当然といえば当然な構造で、UIDocumentクラスがファイルアクセスする際の煩雑な処理を全て隠蔽してくれます。
それとAppleデバイスでの開発経験がなかった人間の目線になりますが、次のような特徴があります。
- ファイルの Read / Write は非同期
- 基本的にファイルの読み書きは非同期で行われます
- ファイルの変更イベントを自動処理
- 例えば、開いているファイルがリネームされたり、内容が書き換えられるとUIDocumentオブジェクトへ自動反映されます
- 上記2つに関わりますが、デフォルトで排他制御を行ってくれます
- リファレンスでは Coordinated Reading / Writing と記載されています
- ファイルへ読み書きするプロシージャの実行タイミングをプロセス間レベルで調整してくれます(結果的に非同期ファイルアクセスとなる)
ドキュメントクラスの実装
UIDocumentのサブクラスを実装するためには、最低限次の2つのメソッドを実装します。
- contents(forType:)
- ドキュメントオブジェクト内のデータをファイル書き込み用にシリアライズする処理を実装します
- func load(fromContents contents: Any, ofType typeName: String?) throws
- ファイルの内容を読み込みドキュメントオブジェクト内にロードする処理を実装します
この2つの処理を実装するだけで基本的なことはUIDocumentクラスに任せて非同期かつ安全なドキュメントクラスが実装できます。
おわりに
UIDocumentクラスは前回記事のNSFileCoordinatorとNSFilePresenterを利用した実装に比べ非常に簡単な実装でドキュメント機能を実装できます。 おそらくほとんどのアプリはこのクラスの実装で十分でNSFileCoordinatorを直接使用する必要はないと思います。

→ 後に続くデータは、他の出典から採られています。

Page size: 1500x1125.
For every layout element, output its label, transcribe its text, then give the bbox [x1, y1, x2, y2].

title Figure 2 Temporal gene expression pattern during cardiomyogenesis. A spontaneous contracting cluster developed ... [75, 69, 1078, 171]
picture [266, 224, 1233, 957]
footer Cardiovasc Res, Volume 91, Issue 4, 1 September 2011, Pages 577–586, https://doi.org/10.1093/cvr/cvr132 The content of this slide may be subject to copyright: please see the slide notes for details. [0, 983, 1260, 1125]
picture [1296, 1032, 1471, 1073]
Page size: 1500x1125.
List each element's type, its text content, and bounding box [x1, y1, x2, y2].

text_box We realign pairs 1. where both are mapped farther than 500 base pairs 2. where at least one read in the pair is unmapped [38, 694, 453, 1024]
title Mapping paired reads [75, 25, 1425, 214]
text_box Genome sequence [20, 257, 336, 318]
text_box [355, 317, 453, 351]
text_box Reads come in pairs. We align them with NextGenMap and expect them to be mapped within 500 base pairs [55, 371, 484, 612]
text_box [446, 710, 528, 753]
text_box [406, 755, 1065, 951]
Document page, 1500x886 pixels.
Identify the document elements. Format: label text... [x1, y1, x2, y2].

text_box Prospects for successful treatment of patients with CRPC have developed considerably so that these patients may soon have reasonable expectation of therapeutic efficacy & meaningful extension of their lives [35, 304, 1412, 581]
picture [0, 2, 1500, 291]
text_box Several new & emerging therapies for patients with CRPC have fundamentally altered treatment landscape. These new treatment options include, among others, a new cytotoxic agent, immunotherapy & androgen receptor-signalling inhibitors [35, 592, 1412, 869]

ただ、RabbitBoxではcontents()とload()でどうしても回避できない次のような問題があったため、結果的にはUIDocumentクラスは利用せず、NSFileCoordinatorとNSFilePresenterによる実装を行なっています。
- ドキュメントパッケージ読み書き時に全データをメモリ上へ乗せてしまう
RabbitBoxでは数GiBレベルのドキュメントパッケージを想定しているため、デバイスのメモリを使い切ってクラッシュしてしまいます。どうしてもこの問題が回避できなかったため、本クラスを利用せず低レベルの実装を行なっています。 この件に関しては、また時間があれば書こうかと思います。